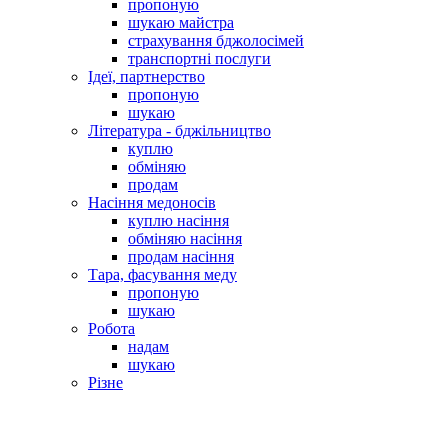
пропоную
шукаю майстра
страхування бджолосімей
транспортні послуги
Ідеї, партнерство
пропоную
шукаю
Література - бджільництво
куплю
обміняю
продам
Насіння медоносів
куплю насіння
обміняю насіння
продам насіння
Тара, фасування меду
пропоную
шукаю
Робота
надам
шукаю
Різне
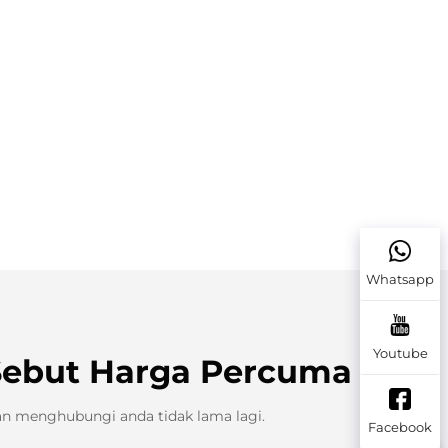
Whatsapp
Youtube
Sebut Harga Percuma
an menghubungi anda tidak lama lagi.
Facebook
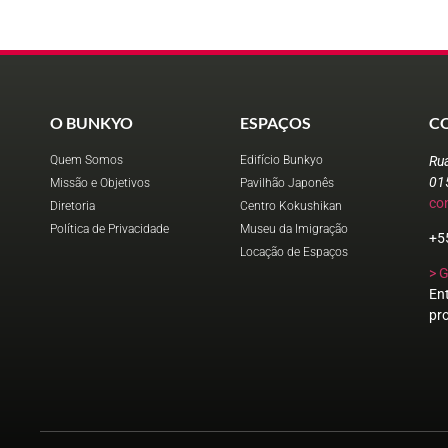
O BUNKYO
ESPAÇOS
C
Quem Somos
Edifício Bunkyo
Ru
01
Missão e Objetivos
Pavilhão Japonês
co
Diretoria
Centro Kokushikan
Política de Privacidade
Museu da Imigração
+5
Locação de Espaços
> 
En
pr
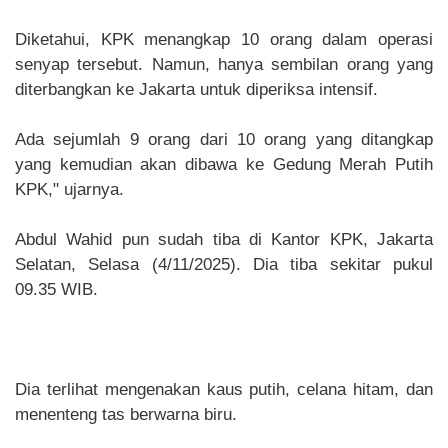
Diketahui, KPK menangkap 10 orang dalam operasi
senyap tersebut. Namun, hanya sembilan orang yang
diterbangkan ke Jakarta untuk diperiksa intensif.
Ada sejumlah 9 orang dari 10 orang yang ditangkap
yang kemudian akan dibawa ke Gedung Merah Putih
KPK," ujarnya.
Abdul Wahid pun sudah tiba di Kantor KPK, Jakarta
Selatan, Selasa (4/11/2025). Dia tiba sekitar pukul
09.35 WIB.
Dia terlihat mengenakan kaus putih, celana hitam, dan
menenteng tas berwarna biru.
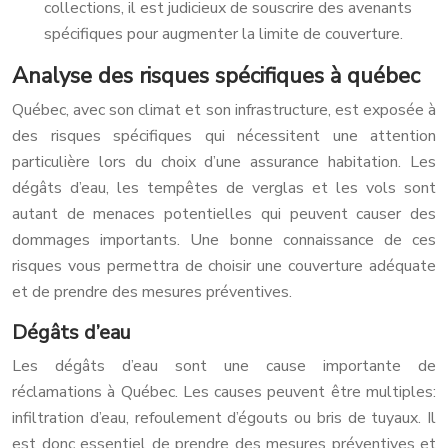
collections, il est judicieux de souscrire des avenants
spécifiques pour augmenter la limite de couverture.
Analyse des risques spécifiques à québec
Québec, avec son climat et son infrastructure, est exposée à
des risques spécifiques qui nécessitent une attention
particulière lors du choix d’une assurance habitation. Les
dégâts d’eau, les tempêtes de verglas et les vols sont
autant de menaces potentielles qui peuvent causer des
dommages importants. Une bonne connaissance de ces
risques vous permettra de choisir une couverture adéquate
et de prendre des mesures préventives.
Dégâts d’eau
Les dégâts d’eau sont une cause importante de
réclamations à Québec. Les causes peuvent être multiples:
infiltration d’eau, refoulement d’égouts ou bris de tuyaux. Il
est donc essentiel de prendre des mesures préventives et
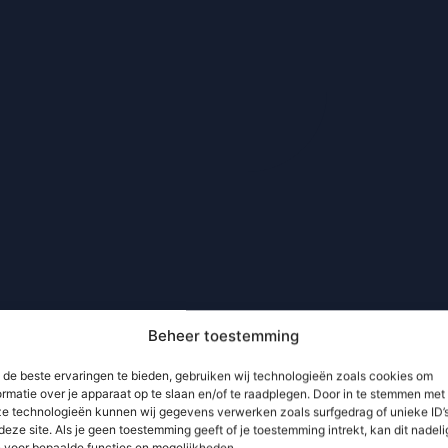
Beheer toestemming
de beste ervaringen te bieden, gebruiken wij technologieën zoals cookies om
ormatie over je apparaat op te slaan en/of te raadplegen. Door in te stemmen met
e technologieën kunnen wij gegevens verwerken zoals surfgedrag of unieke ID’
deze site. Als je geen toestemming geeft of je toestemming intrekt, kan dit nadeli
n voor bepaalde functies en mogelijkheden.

* Work required
Line count for "sont": count the lines in the records above that hold this word, and give only the number.

* Result for this task
2